Copy out the article on India-China relations from "Very shortly later, Chinese" down to "billion by 2015.", renaming "New Delhi" as "the Indian capital" throughout.

- _DOCUMENT_
_ _ _ _ _

By Anil Bhat
Following the unusual and disturbing kind of intrusion by Chinese border forces from 15 April 2013 in eastern Ladakh, Jammu and Kashmir (J&K), which got solved after an impasse of three weeks, External Affairs Minister Salman Khurshid went to China soon after and returned with a rosy picture of his two-day visit. Noting that China has given a proposal for Border Defence Cooperation Agreement (BDCA), the minister said India has also given a counter proposal and both countries were examining these proposals. Declining to give details of the Indian proposal, he also clarified that the proposals were not meant to replace any existing ones. While the Chinese reportedly expressed no regret for their intrusion into south -eastern Ladakh, Mr. Khurshid gushed to his hosts that he would “love to live in Beijing.” Shortly after Chinese troops were persuaded to withdraw from the intruded area, Mr.Khurshid was quoted saying that he “did not do a postmortem or apportion blame”, that he saw no reason to go into “details of hair splitting” and asserted that he “raised and flagged it and we said that we both need to do analysis of why it happened…On the problem on the Line of Actual Control (LAC), both countries are on the same page…We don`t have prickly issues of significant difference.” On the need to expand or set up a separate mechanism to deal with issues pertaining to trans- border rivers, Mr Khurshid claimed that for the first time, India has seen some “movement” with China assuring that China was committed to ensuring that India`s rights were “not harmed”.
Very shortly later, Chinese prime minister, Li Keqiang, arrived in New Delhi on his first foreign trip since assuming office in March and found himself traversing roads mostly empty, thanks to the super security cover provided for him, leaving millions of the capital’s commuters stuck in endless traffic jams miserable and cursing. Leading a large delegation of Chinese business leaders, including bankers and executives from two Chinese telecommunications giants, Huawei and ZTE, Li was at his keep the three-day trip focused on economic ties between China and India, which have grown rapidly over the past decade. The Chinese Ministry of Commerce said last week that bilateral trade reached $66 billion in 2012, setting a goal of $100 billion by 2015.
While it may sound hunky-dory that China has become India`s biggest trading partner, with two-way trade jumping from $5 billion in 2002 to nearly $75 billion in 2011 (although that figure declined to $61.5 billion in 2012 owing to the global economic downturn), the trade so far has been highly in China`s favor, which is another source of concern for India.

_ _ _ _ _

- _LISTING_
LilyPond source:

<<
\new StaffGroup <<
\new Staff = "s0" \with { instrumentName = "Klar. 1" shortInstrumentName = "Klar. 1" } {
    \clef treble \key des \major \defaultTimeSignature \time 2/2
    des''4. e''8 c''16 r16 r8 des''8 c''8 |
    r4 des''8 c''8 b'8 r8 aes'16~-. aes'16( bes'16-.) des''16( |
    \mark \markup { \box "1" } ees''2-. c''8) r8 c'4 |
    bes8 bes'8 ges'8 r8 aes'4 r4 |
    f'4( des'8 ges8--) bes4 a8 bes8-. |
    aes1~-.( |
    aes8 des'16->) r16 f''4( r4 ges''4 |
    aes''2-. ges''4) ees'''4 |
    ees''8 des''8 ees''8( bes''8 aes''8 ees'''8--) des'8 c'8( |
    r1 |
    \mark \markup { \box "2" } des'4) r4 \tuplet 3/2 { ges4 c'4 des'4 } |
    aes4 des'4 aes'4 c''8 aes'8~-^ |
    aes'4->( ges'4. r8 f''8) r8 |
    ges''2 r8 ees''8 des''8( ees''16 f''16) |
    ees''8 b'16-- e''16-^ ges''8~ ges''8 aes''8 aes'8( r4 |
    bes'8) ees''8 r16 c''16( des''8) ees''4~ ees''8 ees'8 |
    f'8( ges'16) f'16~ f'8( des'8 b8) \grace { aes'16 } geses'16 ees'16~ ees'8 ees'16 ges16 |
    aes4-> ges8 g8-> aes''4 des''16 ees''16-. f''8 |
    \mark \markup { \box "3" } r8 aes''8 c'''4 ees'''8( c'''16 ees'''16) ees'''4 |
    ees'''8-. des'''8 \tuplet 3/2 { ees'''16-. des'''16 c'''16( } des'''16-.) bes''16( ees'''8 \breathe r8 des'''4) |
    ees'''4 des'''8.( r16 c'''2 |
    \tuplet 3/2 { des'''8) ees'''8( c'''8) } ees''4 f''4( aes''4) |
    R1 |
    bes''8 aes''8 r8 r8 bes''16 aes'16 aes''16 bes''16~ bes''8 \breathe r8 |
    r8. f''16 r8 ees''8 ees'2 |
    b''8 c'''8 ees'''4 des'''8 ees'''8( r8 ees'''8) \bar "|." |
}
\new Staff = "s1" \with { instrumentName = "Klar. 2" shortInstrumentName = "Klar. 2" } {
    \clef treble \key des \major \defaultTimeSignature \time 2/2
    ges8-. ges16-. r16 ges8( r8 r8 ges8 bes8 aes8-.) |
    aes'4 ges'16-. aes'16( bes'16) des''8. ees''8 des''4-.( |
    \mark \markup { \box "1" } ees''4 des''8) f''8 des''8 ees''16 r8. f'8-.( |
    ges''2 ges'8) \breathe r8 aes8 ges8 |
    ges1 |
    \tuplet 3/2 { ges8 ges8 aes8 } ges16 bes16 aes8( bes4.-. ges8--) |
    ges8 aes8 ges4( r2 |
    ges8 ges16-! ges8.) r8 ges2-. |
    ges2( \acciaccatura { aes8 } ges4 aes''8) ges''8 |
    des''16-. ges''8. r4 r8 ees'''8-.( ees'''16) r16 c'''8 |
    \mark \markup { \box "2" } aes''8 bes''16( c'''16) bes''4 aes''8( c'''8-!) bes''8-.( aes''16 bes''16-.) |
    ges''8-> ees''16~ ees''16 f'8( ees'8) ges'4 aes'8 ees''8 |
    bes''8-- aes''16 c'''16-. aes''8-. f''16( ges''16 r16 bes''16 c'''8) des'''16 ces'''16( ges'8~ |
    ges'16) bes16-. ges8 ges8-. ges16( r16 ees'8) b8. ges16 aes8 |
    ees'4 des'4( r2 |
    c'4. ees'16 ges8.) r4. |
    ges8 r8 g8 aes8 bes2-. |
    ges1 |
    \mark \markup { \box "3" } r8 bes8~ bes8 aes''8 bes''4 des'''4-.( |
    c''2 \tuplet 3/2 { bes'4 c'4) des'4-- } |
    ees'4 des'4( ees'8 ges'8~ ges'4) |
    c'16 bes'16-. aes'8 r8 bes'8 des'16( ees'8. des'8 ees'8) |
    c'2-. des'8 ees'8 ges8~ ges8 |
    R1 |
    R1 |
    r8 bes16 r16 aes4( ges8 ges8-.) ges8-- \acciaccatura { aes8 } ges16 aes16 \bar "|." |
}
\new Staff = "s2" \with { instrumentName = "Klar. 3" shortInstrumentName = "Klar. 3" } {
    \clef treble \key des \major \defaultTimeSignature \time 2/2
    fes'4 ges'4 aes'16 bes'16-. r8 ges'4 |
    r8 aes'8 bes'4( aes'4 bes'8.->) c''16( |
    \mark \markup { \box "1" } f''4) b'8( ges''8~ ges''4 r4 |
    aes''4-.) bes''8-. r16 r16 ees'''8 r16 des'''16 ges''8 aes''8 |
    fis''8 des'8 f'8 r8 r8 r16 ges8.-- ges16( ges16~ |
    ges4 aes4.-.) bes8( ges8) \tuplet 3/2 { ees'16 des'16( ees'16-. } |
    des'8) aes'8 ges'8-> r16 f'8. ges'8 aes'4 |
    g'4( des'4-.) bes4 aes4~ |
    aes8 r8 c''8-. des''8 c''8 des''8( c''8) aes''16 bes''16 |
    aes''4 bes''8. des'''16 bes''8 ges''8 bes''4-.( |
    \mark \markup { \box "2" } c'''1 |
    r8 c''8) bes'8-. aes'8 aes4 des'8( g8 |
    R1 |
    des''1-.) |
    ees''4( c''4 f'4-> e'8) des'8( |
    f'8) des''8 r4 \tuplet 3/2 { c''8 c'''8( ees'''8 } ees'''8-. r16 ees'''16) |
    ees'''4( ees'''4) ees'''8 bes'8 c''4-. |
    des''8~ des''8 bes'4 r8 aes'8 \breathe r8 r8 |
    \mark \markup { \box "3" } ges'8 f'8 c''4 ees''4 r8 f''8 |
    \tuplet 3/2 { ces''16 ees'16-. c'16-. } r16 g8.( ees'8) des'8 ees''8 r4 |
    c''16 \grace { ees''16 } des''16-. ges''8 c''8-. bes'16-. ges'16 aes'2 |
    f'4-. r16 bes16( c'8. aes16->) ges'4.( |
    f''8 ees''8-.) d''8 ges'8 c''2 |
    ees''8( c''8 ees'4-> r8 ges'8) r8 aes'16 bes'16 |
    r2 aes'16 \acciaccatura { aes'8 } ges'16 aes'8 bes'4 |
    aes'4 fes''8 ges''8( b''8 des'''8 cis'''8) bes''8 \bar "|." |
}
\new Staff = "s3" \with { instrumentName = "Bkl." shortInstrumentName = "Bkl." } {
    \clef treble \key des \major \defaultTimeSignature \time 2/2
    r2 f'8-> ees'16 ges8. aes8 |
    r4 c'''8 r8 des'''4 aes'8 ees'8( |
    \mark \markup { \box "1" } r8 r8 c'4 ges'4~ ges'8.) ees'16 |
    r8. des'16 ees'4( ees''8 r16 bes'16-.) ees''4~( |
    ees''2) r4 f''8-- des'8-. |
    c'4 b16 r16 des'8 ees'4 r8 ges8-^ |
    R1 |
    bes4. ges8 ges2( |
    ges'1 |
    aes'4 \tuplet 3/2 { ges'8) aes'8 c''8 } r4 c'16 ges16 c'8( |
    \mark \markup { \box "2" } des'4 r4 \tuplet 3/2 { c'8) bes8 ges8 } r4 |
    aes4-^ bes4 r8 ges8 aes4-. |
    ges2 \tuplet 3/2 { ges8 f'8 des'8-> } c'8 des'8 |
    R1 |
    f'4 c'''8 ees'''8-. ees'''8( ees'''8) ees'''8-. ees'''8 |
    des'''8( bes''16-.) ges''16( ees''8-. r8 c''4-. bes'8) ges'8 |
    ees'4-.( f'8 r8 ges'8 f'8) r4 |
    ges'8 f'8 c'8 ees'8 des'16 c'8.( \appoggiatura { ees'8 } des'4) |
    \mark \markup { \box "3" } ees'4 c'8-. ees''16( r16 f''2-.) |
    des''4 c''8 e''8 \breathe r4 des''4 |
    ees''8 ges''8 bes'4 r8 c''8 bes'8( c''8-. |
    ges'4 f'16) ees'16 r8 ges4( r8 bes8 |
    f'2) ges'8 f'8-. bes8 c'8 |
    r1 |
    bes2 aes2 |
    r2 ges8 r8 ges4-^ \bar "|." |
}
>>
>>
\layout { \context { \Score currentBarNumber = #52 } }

_ _ _ _ _

- _REPLY TO THE TASK_
Very shortly later, Chinese prime minister, Li Keqiang, arrived in the Indian capital on his first foreign trip since assuming office in March and found himself traversing roads mostly empty, thanks to the super security cover provided for him, leaving millions of the capital’s commuters stuck in endless traffic jams miserable and cursing. Leading a large delegation of Chinese business leaders, including bankers and executives from two Chinese telecommunications giants, Huawei and ZTE, Li was at his keep the three-day trip focused on economic ties between China and India, which have grown rapidly over the past decade. The Chinese Ministry of Commerce said last week that bilateral trade reached $66 billion in 2012, setting a goal of $100 billion by 2015.